Date First Published:
June 15, 2005
Last Updated:
September 29, 2005
Report by:
Shweta Gidwani, Clinical Effectiveness Fellow (Manchester Royal Infirmary)
Three-Part Question:
IN [patients undergoing pleural aspiration in the ED for a non life treatening pneumothorax] IS [pre-medication with Atropine useful] AT [preventing a vaso-vagal attack during the procedure]?
Clinical Scenario:
A 24 yr old, otherwise fit and health student presents to the ED with pleruritic chest pain and shortness of breath. On examination he has absent breath sounds in the upper zone on the right side of his chest and his chest X ray confirms your clinical suspicion of a spontaneous pneumothorax. You decide to aspirate the pneumothorax. You have heard that this procedure may cause a vasovagal sycope and wonder whether this may be prevented by a injection of atropine prior to the procedure.
Search Strategy:
MEDLINE 1966 to Week 4 August 2005using OVID interface
Search Details:
[{exp ATROPINE/ or atropine.mp.} AND {exp Empyema, Pleural/ or exp Drainage/ or exp Pleural Effusion/ or pleural aspiration.mp. or exp Pneumothorax/ or exp Pleural Diseases/ or exp Thoracostomy/ or thoracocentesis.mp. or exp Paracentesis or chest drain.mp}]
Outcome:
No relevant papers were found
Author Commentary:
There is some concern about vagal responses such as bradycardia and hypotension associated with endotracheal suctioning in ventialted patients.
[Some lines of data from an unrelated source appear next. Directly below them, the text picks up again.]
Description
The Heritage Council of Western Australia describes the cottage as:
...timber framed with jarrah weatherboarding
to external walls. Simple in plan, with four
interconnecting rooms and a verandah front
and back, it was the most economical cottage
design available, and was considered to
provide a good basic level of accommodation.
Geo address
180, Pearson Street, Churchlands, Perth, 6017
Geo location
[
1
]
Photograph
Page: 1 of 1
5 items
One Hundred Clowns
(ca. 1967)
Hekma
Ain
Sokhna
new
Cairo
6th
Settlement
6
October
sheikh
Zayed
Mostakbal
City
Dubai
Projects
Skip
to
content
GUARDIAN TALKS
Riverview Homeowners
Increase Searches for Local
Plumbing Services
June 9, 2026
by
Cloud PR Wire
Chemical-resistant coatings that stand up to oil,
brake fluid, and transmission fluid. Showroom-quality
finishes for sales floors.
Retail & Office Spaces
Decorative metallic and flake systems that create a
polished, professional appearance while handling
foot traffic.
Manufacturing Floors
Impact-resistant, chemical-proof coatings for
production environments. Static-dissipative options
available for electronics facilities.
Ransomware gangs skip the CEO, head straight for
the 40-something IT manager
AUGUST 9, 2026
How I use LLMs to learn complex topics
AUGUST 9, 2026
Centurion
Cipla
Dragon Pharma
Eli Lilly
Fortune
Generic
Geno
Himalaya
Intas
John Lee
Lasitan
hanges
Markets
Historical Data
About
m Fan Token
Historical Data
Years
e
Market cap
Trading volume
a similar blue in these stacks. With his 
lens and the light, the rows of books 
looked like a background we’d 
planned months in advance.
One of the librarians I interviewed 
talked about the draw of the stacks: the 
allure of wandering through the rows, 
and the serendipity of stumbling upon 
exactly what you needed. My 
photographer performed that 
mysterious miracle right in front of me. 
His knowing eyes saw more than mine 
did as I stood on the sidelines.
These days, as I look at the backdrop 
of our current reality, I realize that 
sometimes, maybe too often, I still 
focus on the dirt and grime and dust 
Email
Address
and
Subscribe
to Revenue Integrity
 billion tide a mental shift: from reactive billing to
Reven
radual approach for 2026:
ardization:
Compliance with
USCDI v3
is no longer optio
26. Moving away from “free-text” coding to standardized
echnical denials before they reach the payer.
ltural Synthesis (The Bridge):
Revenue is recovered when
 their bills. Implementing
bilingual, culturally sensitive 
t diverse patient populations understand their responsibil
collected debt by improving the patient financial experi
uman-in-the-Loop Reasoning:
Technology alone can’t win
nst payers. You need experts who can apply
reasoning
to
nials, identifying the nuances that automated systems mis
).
Some studies have shown some benefit with premedicating these patients with nebulised atropine or parentral atropine (im or iv) to prevent this vagus mediated response. However no studies have been done to detremine the use of atropine as premedication for pleural aspiration or tube thoracostomy
Bottom Line:
Routine use of atroipne as a premedication to prevent vagal reponses is not recommended in the ED.